La ley de Moore —la aseveración lanzada en 1965 por el cofundador de Intel, Gordon Moore, que consistía en que el número de transistores en un chip se duplica cada dos años— explica la explosión de la computación en los últimos 40 años. Pero de nada habría servido esta potencia exponencial si no hubiese existido un sistema operativo sobre el que funcionar. Y es ahí donde emergen la figura del reciente premio Turing y sus contribuciones a los algoritmos y a las bibliotecas —estas últimas constituyen la base de la programación moderna: funcionan como una especie de software de apoyo para otros programas y sin ellas, los programadores tendrían que estar reescribiéndolo todos los programas continuamente— que permitieron que estos lenguajes hayan podido seguir el ritmo de las mejoras exponenciales del hardware.
Bagaje académico
El bagaje académico y escolar de Dongarra se aprecia cuando trata de explicar en la fuerza de un aparato de estas características. “Es difícil imaginar lo rápidas que son estas máquinas”, asevera. Actualmente, la más potente del planeta se llama Fugaku, es propiedad de Fujitsu y está alojada en Tokio. Su potencia asciende a los 415.000 teraflops (TFLOPS). Los FLOPS—operaciones de coma flotante por segundo—, son la magnitud usada para retratar el altísimo rendimiento de estos equipos. El Fugaku, poor lo tanto, es capaz de 415.000 billones de operaciones por segundo.
“El ordenador japonés es increíblemente rápido”, admite. Y, sin embargo, a su reinado puede quedarle poco. El que previsiblemente va a convertirse en el ordenador más veloz del mundo se está construyendo en el Oak Ridge National Laboratory, a poco más de 80 kilómetros de donde reside Dongarra. Será el primer aparato del mundo capaz de superar el exaFLOP (un trillón de operaciones por segundo), una instalación que ocupará la superficie equivalente a dos campos de tenis y ha costado 600 millones de dólares solo en electrónica.
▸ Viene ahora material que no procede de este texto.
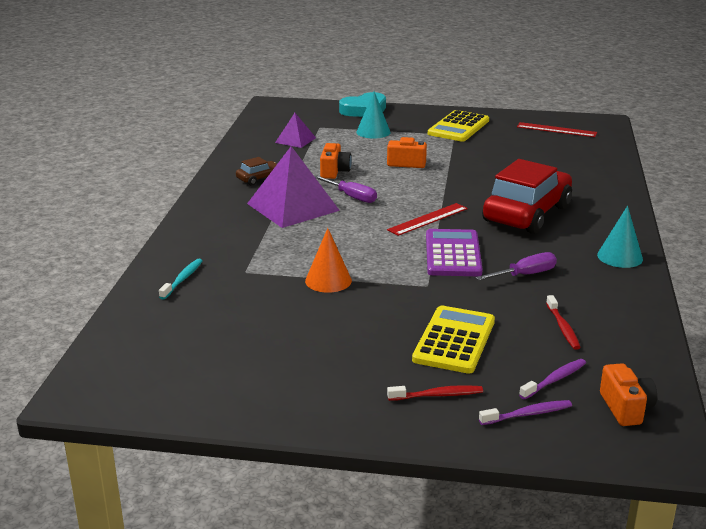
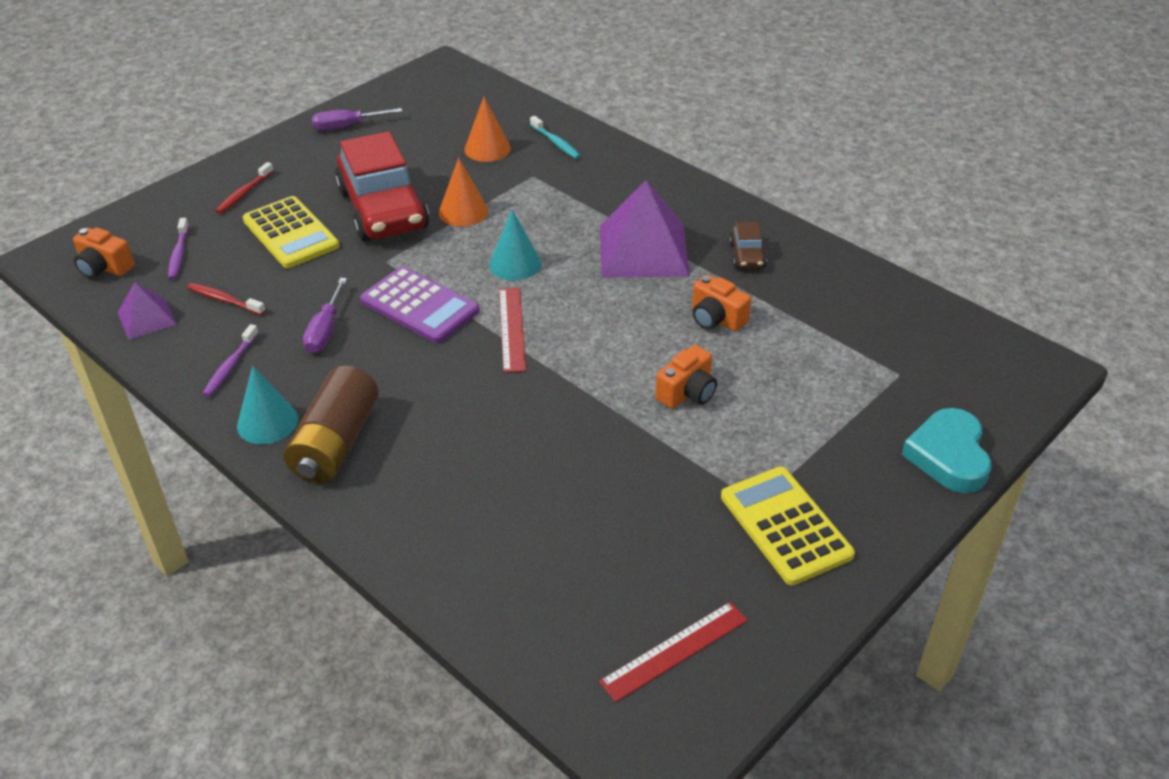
camera: 125 degrees right, 15 degrees up
(224, 305) = (487, 148): none -> orange cone
(295, 140) = (859, 330): purple pyramid -> purple pyramid (146, 318)
(352, 197) = (627, 300): purple screwdriver -> purple screwdriver (346, 126)
(373, 132) = (836, 418): turquoise cone -> turquoise cone (515, 264)
(527, 214) = (438, 414): red car -> red car (383, 210)
(527, 414) = (169, 220): purple toothbrush -> purple toothbrush (230, 366)
(595, 231) = (335, 443): none -> brown battery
Su potencia equivaldrá a 10 millones de veces la de un aparato de sobremesa convencional, que necesitaría 20.000 años para llevar a cabo lo que el nuevo supercomputador ejecuta en un día.
La pelea por incrementar la cantidad de FLOPS en cada máquina se ha convertido en una batalla entre potencias. ”Hay una pelea entre EE UU y China para tener estos mejores ordenadores”, explica. “Los ordenadores juegan un papel determinante en el poder científico y otorgan poder geoestratégico. Por eso hay un gran interés aquí, en la UE o Japón para desarrollarlos”. Y en China. Este país “se ha volcado en ellos. En 2000 no tenían de este tipo. Hoy, dominan y tienen más ordenadores en la lista que EE UU”. Dongarra sabe de lo que habla. Fue uno de los cinco creadores de Top500, la organización que mide la velocidad de estas máquinas y, sobre todo, es también el autor del software Linpack allá por 1976, el programa estándar usado para medir la potencia de estas supermáquinas.
La guerra es uno de los principales usos de estos aparatos. “Hay muchos intereses en la defensa y los supercomputadores en este aspecto”, admite. “Como cualquier nueva tecnología”, asevera, “puede ser usada tanto para findes positivos como para negativos. La diferencia entre un reactor nuclear y una bomba atómica es muy pequeña desde el punto de vista matemático. Los ordenadores pueden servir para mejorar nuestra habilidad para entender cosas, pero al final, su utilización lo determinan sus propietarios”, recalca. “¿Hemos desarrollado la suficiente ética para mover las cosas en una u otra dirección en cuestiones como los superordenadores o la inteligencia artificial? Pues no lo sé, esa una pregunta política”.
Dongarra ha desarrollado toda su carrera en el ámbito académico y en centros de investigación públicos. “He hecho de consultor para empresas privadas, pero me siento cómodo aquí. Nunca he estado demasiado interesado en trabajar para una compañía. Como profesor tengo flexibilidad para trabajar en lo que yo considero interesante, y enseñárselo a mis estudiantes. Si trabajase en una empresa estaría obligado a trabajar en sus productos, tendría a alguien diciéndome qué es importante”.
¿Piensan las nuevas generaciones como él? No especialmente, según su respuesta. “Tengo una gran preocupación respecto a las grandes compañías como Google, Facebook, Microsoft o Amazon en EE UU. Tienen una inmensa cantidad de recursos para desarrollar sus productos, su financiación es prácticamente infinita. Por eso, pueden llevarse todo el talento con sueldos astronómicos y opciones sobre acciones que yo no puedo ofrecer, y eso dificultado enormemente encontrar a la gente adecuada”.
Y tras el Turing, el retiro. O algo parecido. “La jubilación es una palabra curiosa”, ríe al ser preguntado. “Dejo de dar clases, eso sí”, explica, “Me quito los aspectos más aburridos, pero mantengo mi despacho, seguiré investigando, podré contar con estudiantes, optaré a becas…”. En definitiva: “No, no me voy a dedicar a jugar al golf”.